Webwecker Bielefeld: Technisches Rathaus soll in städtischer Hand gebaut werden (08.11.2006)

Technisches Rathaus soll in städtischer Hand gebaut werden (08.11.2006)



Von Manfred Horn

Seit Juni steht fest: Bielefeld bekommt ein ›Technisches Dienstleistungszentrum‹, kurz Technisches Rathaus. Dort sollen die verschiedenen kommunale Dienste aus den Bereichen Bauen, Verkehr, Umwelt gebündelt werden. Auch der Immobilienservice-Betrieb (ISB), der die städtischen Flächen verwaltet, soll dort einziehen (WebWecker berichtete).

Auch der Standort steht inzwischen fest: Das ehemalige Kreishaus an der August-Bebel Straße, in dem zur Zeit das Bauamt untergebracht ist. Das heutige Kreishaus soll bis auf die Grundmauern entkernt werden. Ein Erweiterungsbau hin zur Victoria-Straße soll den nötigen Platz schaffen. Der Rat der Stadt hatte im Juni beschlossen, die Verwaltung mit der Prüfung zweier Varianten zu beauftragen. Die erste sieht vor, dass der städtische Immobilienservicebetrieb die Sanierung und Erweiterung selbst in die Hände nimmt, in der zweiten Variante soll dies durch einen privaten Investor geschehen, der die Räume dann an die Stadt vermietet.

----

#### Vorliegende Aufgabe A
Beantworte anhand des Textauszugs:
(i) Aus welchen Bereichen sollen die kommunalen Dienste im Technischen Rathaus gebündelt werden?
(ii) In welchem Gebäude soll das Technische Rathaus entstehen?
(iii) Was sieht die zweite der vom Rat beauftragten Varianten vor?
Die Datensätze stehen in keinem Zusammenhang mit dem Textauszug.

----

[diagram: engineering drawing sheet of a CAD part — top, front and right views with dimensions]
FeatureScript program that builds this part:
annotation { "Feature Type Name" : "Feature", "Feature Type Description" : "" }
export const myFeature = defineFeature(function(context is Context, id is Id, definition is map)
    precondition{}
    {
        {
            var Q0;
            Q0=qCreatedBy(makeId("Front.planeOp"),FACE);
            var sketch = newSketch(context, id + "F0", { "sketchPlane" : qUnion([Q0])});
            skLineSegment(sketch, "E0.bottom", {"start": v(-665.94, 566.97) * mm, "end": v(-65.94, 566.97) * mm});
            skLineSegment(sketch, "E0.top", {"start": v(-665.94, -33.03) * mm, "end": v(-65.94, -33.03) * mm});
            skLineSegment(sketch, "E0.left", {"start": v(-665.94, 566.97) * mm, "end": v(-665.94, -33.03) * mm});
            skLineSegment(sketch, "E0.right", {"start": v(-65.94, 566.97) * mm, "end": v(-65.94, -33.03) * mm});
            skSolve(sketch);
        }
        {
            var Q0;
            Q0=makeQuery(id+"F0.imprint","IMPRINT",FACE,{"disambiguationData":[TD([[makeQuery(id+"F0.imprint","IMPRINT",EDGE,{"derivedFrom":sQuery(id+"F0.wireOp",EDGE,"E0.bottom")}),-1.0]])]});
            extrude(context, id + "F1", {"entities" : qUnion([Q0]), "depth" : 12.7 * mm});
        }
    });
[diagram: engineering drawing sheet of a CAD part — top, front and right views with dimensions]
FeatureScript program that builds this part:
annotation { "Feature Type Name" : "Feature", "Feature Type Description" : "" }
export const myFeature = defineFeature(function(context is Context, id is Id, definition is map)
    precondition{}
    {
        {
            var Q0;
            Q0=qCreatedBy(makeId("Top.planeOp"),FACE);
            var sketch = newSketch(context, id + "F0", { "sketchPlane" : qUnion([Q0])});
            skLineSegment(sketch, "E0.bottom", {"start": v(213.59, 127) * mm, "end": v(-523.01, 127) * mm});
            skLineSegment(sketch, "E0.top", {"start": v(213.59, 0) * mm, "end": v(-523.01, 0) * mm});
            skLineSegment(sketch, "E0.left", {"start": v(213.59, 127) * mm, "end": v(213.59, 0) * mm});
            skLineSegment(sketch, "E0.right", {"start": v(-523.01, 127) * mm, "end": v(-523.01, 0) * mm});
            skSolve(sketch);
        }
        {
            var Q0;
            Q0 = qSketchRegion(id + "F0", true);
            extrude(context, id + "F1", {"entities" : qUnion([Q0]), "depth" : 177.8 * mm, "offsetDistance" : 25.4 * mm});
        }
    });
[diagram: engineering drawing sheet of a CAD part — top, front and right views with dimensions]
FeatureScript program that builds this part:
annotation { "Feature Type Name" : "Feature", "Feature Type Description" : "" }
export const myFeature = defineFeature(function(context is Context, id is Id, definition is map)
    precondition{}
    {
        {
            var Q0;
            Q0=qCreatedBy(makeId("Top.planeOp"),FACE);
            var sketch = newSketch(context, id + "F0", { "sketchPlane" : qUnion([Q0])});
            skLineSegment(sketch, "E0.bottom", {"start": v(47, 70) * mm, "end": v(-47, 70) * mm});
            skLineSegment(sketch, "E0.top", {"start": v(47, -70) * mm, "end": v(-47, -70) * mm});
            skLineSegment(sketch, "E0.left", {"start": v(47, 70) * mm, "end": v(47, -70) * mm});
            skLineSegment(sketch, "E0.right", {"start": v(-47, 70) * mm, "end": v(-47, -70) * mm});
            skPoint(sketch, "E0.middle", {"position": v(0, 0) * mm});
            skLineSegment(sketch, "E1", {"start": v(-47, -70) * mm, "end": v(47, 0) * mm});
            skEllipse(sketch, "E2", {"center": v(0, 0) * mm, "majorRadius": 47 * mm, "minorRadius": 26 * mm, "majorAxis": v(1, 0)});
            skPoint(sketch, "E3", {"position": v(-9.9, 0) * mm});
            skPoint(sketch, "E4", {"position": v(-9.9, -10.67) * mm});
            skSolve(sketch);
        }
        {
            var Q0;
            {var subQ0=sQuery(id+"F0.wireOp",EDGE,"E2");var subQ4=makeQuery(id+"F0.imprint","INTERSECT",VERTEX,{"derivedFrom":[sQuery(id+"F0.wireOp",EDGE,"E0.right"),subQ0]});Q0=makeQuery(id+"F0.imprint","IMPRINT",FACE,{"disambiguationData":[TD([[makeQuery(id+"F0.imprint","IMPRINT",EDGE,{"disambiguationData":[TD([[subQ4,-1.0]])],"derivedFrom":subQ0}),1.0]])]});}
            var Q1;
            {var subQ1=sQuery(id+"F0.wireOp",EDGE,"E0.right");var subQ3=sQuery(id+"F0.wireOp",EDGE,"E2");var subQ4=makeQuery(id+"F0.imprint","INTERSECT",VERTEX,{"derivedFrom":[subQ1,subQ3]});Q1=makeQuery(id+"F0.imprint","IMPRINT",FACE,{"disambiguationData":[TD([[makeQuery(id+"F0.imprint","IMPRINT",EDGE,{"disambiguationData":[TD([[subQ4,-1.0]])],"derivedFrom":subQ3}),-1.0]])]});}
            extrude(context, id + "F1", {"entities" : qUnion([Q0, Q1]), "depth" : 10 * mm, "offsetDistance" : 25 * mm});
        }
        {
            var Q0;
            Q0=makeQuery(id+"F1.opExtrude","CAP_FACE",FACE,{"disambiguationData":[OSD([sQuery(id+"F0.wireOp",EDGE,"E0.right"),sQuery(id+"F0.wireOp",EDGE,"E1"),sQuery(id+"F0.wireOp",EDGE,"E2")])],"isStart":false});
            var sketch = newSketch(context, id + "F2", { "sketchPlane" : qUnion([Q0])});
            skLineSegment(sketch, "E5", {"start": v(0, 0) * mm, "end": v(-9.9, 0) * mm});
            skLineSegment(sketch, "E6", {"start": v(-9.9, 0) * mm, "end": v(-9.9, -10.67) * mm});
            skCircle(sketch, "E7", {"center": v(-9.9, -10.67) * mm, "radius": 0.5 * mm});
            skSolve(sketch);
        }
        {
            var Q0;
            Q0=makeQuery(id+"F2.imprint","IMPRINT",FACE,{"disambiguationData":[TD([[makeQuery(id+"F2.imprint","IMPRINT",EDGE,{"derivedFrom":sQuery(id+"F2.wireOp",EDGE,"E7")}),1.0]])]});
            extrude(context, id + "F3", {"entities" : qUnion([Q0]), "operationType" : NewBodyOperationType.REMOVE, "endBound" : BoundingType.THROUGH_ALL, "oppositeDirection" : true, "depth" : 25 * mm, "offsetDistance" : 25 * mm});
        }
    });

----

#### Vorliegende Aufgabe B
Finde in den Datensätzen jede Zeile, die die Zeichenfolge "center" enthält, und gib sie unverändert wieder. Groß- und Kleinschreibung ist dabei zu beachten.

#### Vollständige Antwort A
(i) Aus den Bereichen Bauen, Verkehr und Umwelt.
(ii) Im ehemaligen Kreishaus an der August-Bebel Straße, in dem zurzeit das Bauamt untergebracht ist.
(iii) Ein privater Investor übernimmt die Sanierung und Erweiterung und vermietet die Räume dann an die Stadt.

#### Vollständige Antwort B
            skEllipse(sketch, "E2", {"center": v(0, 0) * mm, "majorRadius": 47 * mm, "minorRadius": 26 * mm, "majorAxis": v(1, 0)});
            skCircle(sketch, "E7", {"center": v(-9.9, -10.67) * mm, "radius": 0.5 * mm});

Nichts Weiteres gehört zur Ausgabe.